Another company offering vaccine travel is the 101 Travel Club in Mexico, which offers trips to Las Vegas and the three Texas cities of Dallas, Houston and San Antonio. It too charges about $50 for registering someone for a vaccine, on top of the travel costs.
When reached in late April, they had just added the Johnson & Johnson vaccine to their list of Pfizer and Moderna offerings. The travel agency promises to register clients for vaccines at popular U.S. private sector sites such as Walgreens, CVS, Costco, Walmart and the HEB grocery, an employee said.
There is no guarantee of a vaccine, just registration for one. The employee explained the agency has no control over factors such as a change in store hours, local criteria for vaccines or a person’s individual health status.
There are no waiting lists per se, the employee added, but the agency needs five or six days of lead time to secure an appointment in one of the four cities.
For Latham, the mayor of North Bay Village, it is a “cruel irony” that there is an oversupply of U.S. vaccines amid regional desperation. He has no ability to make international policy but what little sway he has involves tapping contacts on behalf of friends and elected officials in Honduras pleading for help in securing vaccines.

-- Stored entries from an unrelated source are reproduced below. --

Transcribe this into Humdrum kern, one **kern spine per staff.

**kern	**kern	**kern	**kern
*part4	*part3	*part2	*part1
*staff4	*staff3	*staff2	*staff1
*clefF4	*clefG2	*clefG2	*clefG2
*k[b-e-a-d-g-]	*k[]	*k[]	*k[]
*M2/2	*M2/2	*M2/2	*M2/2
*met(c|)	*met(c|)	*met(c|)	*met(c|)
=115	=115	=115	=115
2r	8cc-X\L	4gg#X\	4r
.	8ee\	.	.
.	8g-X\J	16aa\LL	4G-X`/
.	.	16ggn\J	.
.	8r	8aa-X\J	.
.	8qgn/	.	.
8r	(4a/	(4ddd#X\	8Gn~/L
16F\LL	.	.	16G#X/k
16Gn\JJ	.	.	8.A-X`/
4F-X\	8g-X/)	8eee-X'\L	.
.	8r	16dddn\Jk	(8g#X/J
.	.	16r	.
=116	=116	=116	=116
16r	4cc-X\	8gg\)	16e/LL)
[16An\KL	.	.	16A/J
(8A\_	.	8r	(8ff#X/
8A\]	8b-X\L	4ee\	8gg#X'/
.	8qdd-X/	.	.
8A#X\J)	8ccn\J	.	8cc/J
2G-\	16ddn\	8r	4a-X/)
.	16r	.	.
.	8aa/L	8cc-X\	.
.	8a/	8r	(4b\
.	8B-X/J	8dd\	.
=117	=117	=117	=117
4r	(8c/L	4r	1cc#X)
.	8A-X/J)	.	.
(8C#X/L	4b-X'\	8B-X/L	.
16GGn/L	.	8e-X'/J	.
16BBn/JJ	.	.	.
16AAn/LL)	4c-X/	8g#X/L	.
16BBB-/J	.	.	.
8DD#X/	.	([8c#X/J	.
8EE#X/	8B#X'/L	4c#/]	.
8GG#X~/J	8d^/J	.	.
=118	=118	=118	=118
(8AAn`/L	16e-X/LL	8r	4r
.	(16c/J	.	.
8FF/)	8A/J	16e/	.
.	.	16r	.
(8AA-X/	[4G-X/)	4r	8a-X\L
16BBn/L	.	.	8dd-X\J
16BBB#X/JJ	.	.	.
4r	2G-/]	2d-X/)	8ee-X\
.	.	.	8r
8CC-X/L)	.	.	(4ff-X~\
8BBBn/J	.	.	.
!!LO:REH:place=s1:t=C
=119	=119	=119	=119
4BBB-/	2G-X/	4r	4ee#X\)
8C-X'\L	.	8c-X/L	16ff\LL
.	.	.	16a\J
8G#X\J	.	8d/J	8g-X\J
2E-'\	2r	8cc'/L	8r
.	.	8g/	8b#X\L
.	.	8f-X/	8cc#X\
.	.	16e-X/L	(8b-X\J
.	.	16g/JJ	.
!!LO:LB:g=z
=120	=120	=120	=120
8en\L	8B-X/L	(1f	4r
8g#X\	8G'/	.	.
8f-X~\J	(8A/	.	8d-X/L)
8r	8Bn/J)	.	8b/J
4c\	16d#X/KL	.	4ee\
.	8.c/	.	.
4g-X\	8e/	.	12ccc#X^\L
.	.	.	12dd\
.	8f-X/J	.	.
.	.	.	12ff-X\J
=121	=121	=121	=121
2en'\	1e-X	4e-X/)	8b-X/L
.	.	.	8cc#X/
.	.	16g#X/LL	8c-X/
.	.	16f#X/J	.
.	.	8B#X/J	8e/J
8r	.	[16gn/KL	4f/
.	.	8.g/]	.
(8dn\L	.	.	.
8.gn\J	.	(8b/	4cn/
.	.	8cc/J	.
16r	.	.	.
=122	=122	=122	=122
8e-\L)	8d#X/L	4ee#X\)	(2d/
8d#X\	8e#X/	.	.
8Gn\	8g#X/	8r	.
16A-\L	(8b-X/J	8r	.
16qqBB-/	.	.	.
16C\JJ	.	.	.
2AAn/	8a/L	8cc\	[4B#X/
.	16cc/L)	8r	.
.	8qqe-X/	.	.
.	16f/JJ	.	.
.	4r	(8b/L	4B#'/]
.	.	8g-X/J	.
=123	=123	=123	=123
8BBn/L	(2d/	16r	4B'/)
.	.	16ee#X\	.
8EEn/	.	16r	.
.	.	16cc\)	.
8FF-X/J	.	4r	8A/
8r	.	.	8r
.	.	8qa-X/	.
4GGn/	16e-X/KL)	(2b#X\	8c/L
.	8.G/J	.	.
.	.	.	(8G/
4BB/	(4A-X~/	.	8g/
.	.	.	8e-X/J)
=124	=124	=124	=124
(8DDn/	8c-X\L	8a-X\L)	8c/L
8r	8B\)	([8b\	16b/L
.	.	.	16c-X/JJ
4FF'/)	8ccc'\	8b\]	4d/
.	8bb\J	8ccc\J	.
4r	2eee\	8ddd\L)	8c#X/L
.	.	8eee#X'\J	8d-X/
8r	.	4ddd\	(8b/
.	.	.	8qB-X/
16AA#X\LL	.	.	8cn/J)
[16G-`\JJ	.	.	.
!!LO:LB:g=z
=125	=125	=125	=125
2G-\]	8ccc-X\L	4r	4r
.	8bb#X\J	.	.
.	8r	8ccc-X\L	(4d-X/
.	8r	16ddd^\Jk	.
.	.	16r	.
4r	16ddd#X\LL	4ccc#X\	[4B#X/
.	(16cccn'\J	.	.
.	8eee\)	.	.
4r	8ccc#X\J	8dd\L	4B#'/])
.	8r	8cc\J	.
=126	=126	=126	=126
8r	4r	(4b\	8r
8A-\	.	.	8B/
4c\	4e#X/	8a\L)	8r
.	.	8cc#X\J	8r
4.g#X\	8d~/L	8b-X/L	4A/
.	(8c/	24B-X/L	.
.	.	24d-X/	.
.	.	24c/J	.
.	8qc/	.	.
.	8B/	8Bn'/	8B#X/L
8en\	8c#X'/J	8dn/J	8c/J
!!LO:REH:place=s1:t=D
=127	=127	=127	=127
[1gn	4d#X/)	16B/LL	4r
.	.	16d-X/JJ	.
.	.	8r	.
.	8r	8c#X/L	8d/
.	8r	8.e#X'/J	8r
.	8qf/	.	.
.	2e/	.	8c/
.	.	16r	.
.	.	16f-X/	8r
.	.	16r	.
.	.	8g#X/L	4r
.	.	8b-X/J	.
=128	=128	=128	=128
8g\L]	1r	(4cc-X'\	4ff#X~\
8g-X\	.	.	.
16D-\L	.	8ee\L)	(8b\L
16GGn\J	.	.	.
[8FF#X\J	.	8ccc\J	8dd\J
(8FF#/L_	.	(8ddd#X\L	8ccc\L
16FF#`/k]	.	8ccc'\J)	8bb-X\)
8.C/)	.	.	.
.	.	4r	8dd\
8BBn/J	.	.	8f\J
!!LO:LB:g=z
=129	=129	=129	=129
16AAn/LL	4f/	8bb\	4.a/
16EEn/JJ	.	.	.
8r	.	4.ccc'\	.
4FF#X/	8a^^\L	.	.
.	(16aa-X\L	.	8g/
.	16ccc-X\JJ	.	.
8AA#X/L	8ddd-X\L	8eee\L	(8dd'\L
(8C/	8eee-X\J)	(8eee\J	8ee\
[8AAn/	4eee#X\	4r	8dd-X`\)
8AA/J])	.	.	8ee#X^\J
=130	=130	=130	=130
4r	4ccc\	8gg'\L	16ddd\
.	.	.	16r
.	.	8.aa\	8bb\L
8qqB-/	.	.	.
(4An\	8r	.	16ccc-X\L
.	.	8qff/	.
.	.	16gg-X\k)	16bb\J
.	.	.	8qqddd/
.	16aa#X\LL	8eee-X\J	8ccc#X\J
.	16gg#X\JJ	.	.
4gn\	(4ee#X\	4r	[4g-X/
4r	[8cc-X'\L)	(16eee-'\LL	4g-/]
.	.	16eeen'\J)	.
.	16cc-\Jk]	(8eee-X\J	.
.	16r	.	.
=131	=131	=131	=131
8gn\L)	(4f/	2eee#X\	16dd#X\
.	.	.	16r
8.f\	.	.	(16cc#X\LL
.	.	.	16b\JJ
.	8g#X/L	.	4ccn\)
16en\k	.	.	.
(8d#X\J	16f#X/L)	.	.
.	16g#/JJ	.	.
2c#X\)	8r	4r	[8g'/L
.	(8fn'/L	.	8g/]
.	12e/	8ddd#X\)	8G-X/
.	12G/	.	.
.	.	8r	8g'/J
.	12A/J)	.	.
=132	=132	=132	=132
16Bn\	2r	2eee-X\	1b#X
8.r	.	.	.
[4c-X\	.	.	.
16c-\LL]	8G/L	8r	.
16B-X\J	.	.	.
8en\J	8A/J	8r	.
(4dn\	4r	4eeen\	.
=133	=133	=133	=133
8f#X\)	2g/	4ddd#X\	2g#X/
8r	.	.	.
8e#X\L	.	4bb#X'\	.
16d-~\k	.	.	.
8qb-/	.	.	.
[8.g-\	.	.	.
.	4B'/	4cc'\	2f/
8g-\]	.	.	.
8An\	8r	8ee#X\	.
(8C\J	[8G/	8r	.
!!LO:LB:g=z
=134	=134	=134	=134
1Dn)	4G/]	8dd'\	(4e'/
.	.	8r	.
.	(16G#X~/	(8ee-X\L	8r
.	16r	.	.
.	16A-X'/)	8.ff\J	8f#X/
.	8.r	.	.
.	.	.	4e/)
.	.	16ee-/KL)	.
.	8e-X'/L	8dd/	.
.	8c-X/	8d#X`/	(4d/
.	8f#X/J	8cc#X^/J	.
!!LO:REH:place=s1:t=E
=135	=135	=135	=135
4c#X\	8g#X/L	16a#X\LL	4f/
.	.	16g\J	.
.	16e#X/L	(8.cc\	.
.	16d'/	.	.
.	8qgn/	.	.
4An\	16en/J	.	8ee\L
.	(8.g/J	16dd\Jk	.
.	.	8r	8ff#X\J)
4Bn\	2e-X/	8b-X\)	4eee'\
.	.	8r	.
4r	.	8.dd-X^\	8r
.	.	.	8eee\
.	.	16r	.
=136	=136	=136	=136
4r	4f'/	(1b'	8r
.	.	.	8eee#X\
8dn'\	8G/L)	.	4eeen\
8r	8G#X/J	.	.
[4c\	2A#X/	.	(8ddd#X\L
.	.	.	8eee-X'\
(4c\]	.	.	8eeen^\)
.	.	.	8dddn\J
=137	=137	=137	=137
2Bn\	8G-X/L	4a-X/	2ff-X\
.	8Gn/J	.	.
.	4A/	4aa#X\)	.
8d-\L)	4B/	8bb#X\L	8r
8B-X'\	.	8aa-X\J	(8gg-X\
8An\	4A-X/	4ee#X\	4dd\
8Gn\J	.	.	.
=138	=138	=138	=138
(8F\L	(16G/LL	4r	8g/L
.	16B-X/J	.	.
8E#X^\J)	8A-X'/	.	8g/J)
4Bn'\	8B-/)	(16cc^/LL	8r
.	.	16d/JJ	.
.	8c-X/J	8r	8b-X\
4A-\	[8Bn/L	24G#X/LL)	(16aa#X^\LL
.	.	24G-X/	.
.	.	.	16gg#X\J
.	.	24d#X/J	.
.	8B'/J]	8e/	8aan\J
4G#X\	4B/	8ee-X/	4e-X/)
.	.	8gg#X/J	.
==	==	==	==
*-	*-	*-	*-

“I’ve heard stories of many, many dozens of individuals who have reached out to me, saying, ‘Can you do anything to help us get even small amounts of vaccines because we had a parent or grandparent die of COVID; people are getting sick and dying,” said Latham, who spent time in Honduras as a Peace Corps volunteer. “It seems right to me that if we have an oversupply, there should be some way we should be looking at, at getting it to the places close by that need it.”
(El Nuevo Herald Staff Writer Syra Ortiz-Blanes contributed to this report.)